What to Do? Nease offers seven strategies designed to bridge the gap between our good intentions and our actual choices and behavior. The idea is to change the environment so that bad behavior is harder to do and good behavior is easier.
For example, one strategy is to “require choice.” This means requiring people to switch over from automatic behavior to a more conscious choice. Nease’s favorite example is Pet Smart. When you check out at this pet retailer using a credit card, a message pops up asking if you want to donate money to homeless pets. From 2007-2011, in the depths of the recession, charitable donations by Americans were down 3%. But the Pet Smart charity increased 85%.
Today's world demands deeper attention and more frequent decision making, but our brains are instead wired for inattention and inertia. These limitations lead to a persistent gap between our internal intentions and our outward actions."
—Bob Nease, The Power of Fifty Bits
“This is an example of active choice where you stop somebody in a process. You don’t change any of the incentives; you just grab their Fifty Bits long enough to let the good intentions that lay dormant see the light of day,” says Nease.

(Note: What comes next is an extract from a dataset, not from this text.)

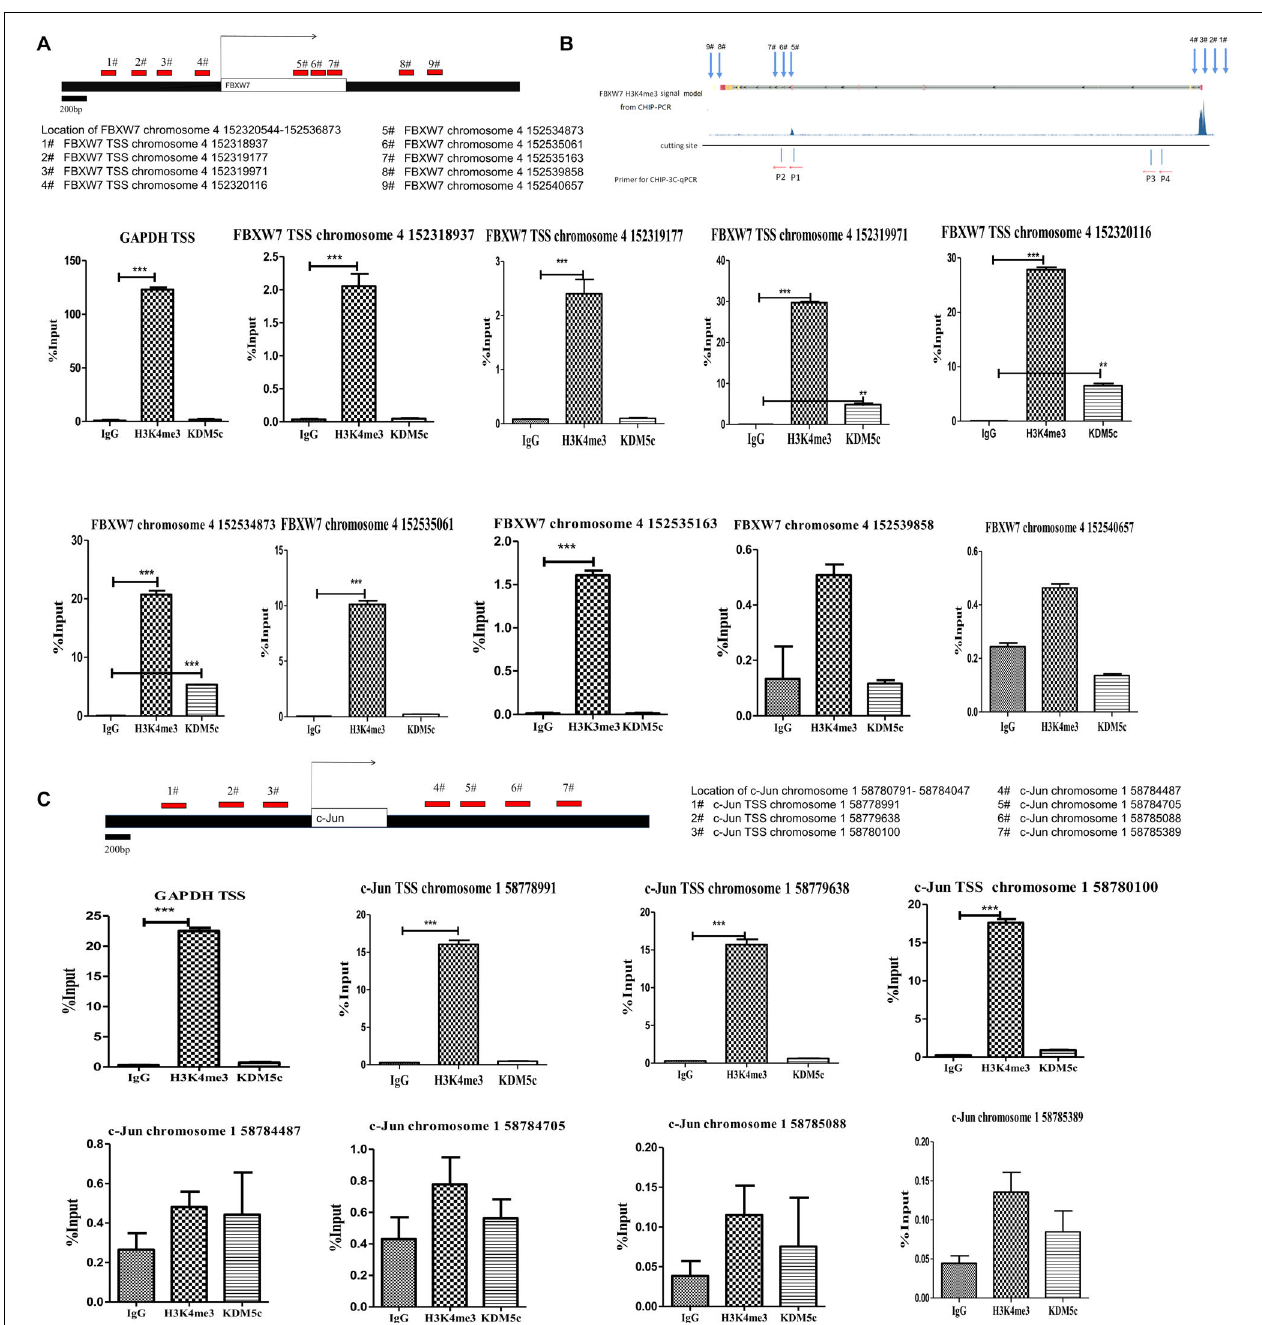
FIGURE 3 | H3K4me3 modification level and its binding proximity to KDM5c as determined by ChIP-qPCR assays. (A,B) Primer locations selected according to the H3K4me3 distribution patterns in the FBXW7 gene. The #1–4 primers, respectively, anneal to chromosome 4 152318937, 152319177, 152319971, and 152320116 in the TSS region of FBXW7; the #5–9 primers, respectively, anneal to chromosome 4 152534873, 152535061, 152535163, 152539858, and 152540657 in the downstream of the FBXW7 gene. The H3K4me3 peak distribution was determined by ChIP-qPCR using H3K4me3-specific antibodies. The location of KDM5c reciprocal DNA was determined by KDM5c-specific antibodies. The structure diagram shows the relationship between the loci and the anchor points in 3C-CHIP (showed in Figure 4 ) (B) . The ChIP-qPCR values are shown below. H3K4me3 enrichments were tested in #3–4 and #5–6 locations in FBXW7 gene. Enrichment of KDM5c was detected in the #3–4 and #5 locations in the FBXW7 gene. (C) Primer locations chosen according to the H3K4me3 distribution patterns in the c-Jun gene. The #1–3 primers, respectively, anneal to chromosome 1 58778991, 58779638, 58780100 in the TSS region of the c-Jun gene; the #4–7 primers, respectively, anneal to chromosome 1 58784487, 58784705, 58785088, and 58785389 in the downstream of the c-Jun genes. A H3K4me3 enrichment was tested in the #1–3 locations. And no obvious enrichment of KDM5c also was detected in the c-Jun gene. Experiments were repeated three times, each with three qPCR measurements, and the value for the representative experiment is shown as the mean ± SEM. * Above the bars indicates significant difference; P > 0.05; * P ≤ 0.05; ** P ≤ 0.01; *** P ≤ 0.001.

Another approach, says Nease, is to “piggyback it.” This involves attaching a desired choice or behavior to something that is already attractive. Nease offers an example from his own life. His wife was watching too much television and asked that all the televisions be removed from the house. They later brought back one TV but put it in the basement, in front of the only available “furniture” – a treadmill. To watch a show, you had to stand on the treadmill and, if you were there, you might as well turn on the machine and get some exercise.
Why it’s Important. “Behavior is mission critical for just about any organization,” Nease says. It is vital to understand that when we want people to behave a certain way and they don’t, the reason is not that they have bad intentions, he explains, nor that they aren’t smart enough to accomplish the task or aren’t buying in to the mission. Understanding that people are fighting the results of how our brains evolved, he says, frees us to try the more effective methods outlined in The Power of Fifty Bits to improve behavior.